Key Takeaways from this assignments’ plots and course: Looking at all four plots together paints a pretty consistent picture of how people talk about women in the Army online. The month-to-month sentiment line shows that conversations stay close to neutral overall, but with noticeable dips during months where harassment, violence, or high-visibility news stories surface. The distribution plot reinforces that pattern by showing that most posts cluster near zero, with only a small share being strongly positive or negative. When the discussion specifically touches on harassment, the tone predictably shifts downward — the harassment boxplot makes that clear, and the limited spread suggests that these posts often share similarly negative experiences or frustrations.

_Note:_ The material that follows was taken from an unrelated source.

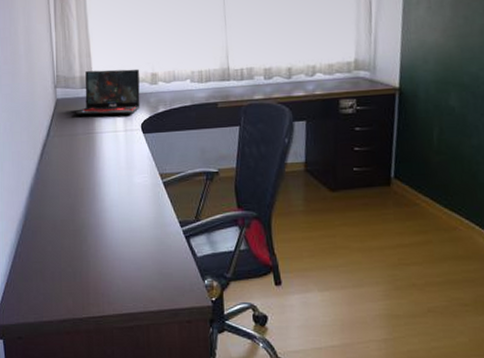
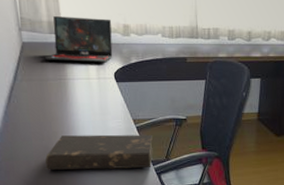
book: none [71,190,181,231] -> present [45,134,153,170]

In contrast, posts about whether joining the Army is “worth it” for women fall into a much narrower, slightly positive range. Those conversations feel more cautious and reflective rather than emotionally charged. They stand apart from the heavier themes in the general dataset. Across all plots, you can see the tension between day-to-day curiosity or career exploration and the harsher realities women describe in certain parts of the military environment. Taken together, the sentiment analysis suggests a community trying to be honest, helpful, and direct — but also one that doesn’t shy away from acknowledging systemic issues that shape women’s experiences in the Army.

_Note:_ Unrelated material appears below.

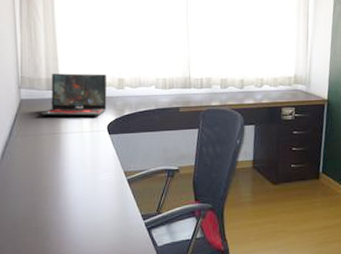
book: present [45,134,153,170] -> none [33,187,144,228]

Thank You!!! Professor, thank you so much for your teaching this semester. Your assignments pushed me to explore tools and methods I never thought I’d actually enjoy, and I learned far more about text analytics than I expected to. I really appreciated how flexible, supportive, and approachable you were throughout the course…especially as hopefully this assignment shows you I’m navigating my own career uncertainties and trying to reconnect with the parts of data analysis that genuinely excite me (and hopefully makes me more competitive when I apply to hopefully be chosen as a Military Intelligence Officer). This final project ended up being personally meaningful, and I’m grateful for the space you created for us to explore topics that matter to us. Thank you again for a great semester. Have a great winter break!